PASSAGE TO READ →
*** Block opens ***

These are the inheritors of Kwibuka. These are the people Kagame marched alongside on 7 April 2026. And the president was unambiguous about what those marching steps represent.

“After the genocide, Rwandans chose to rebuild our country, together. With that came a promise to never let the politics of genocide take root ever again. I tell you, genocide cannot happen here again. It won’t happen. Even with those noises you hear in the region, of people gathering from Europe, from wherever, meeting in Kinshasa, and bringing the son of Habyarimana, relatives, and others from wherever — all that is just noise. It cannot amount to anything of that kind again. I know every Rwandan, young or old, is as determined and is saying so, like I am saying now to you.”

President Kagame | #Kwibuka32

The reference to exiled Rwandan opposition figures regrouping in the DRC and Europe was deliberate and pointed. Kagame is not a man who hedges. He names what he sees, and what he sees is an attempt to rehabilitate génocidaire-adjacent politics behind the language of dissent and democracy.

*** Block closes ***

DATA LISTING →
*** Block opens ***

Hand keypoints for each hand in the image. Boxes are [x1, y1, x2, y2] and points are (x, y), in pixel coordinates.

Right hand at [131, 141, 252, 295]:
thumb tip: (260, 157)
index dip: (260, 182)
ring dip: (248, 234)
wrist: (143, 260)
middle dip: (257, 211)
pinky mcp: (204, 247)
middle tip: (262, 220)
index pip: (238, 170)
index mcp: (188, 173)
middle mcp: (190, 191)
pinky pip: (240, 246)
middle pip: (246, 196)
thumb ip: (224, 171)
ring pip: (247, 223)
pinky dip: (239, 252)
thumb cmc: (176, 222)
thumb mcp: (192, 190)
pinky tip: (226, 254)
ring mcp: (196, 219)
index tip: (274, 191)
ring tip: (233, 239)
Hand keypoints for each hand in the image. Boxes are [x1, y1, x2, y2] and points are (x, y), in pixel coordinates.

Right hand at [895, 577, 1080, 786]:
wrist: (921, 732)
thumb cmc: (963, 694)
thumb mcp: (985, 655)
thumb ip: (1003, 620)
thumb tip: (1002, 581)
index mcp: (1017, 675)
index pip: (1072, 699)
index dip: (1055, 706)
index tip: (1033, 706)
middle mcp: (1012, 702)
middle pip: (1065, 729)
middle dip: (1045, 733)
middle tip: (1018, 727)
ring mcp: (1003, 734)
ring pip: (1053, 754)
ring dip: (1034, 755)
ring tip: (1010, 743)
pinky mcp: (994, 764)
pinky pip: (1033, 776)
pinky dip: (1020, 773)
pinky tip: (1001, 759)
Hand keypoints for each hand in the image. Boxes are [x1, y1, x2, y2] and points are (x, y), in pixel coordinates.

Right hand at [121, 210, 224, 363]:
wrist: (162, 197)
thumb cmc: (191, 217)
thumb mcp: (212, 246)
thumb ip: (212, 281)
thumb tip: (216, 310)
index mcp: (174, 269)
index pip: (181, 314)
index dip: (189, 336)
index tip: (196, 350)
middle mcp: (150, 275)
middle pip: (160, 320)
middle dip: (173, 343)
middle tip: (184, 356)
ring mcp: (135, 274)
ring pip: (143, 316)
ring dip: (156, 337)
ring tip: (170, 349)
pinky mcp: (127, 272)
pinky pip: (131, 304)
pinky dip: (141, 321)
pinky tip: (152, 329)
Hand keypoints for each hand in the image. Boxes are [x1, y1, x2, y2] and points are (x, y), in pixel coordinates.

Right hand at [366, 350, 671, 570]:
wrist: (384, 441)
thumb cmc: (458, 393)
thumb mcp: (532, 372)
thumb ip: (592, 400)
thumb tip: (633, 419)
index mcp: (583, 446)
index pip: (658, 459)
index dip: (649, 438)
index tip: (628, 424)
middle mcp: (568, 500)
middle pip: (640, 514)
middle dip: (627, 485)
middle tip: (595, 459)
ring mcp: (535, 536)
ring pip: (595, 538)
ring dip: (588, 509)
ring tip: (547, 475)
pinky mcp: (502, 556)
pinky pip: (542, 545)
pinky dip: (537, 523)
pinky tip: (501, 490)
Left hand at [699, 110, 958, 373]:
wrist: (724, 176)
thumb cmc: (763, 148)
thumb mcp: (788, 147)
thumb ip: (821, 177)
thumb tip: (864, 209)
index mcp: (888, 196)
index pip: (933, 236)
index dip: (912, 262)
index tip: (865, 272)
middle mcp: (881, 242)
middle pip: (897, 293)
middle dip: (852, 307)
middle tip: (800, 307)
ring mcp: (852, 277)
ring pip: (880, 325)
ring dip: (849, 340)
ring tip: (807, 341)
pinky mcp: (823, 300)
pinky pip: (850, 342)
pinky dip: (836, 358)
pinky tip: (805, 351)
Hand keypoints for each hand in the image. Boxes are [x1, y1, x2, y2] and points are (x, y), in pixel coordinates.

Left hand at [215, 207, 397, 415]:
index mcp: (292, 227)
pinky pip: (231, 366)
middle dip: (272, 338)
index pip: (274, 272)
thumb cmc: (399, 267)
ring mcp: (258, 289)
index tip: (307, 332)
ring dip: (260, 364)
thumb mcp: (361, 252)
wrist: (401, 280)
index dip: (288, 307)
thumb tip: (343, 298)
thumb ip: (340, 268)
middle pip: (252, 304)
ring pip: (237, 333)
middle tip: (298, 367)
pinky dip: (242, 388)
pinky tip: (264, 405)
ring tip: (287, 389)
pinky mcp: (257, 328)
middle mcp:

*** Block closes ***

TASKS TO COMPLETE →
- A) Answer these questions from the Kwibuka passage:
(i) On what date did Kagame march alongside the inheritors of Kwibuka?
(ii) In the quoted speech, in which city does Kagame say people are meeting?
(iii) According to the final paragraph, where are the exiled Rwandan opposition figures regrouping?
- B) Shorten the paragraph of the Kwibuka passage beginning "The reference to exiled Rwandan opposition figures" to two sentences, keeping its main facts.
- C) Set down, word for word, the part of the Kwibuka passage that opens with the words containing "The reference to" and closes with "dissent and democracy.".

OUTPUTS IN ORDER →
- A)
(i) 7 April 2026
(ii) Kinshasa
(iii) In the DRC and Europe

- B) Kagame deliberately pointed to exiled Rwandan opposition figures regrouping in the DRC and Europe. A man who does not hedge, he names what he sees: an attempt to rehabilitate génocidaire-adjacent politics behind the language of dissent and democracy.

- C)
The reference to exiled Rwandan opposition figures regrouping in the DRC and Europe was deliberate and pointed. Kagame is not a man who hedges. He names what he sees, and what he sees is an attempt to rehabilitate génocidaire-adjacent politics behind the language of dissent and democracy.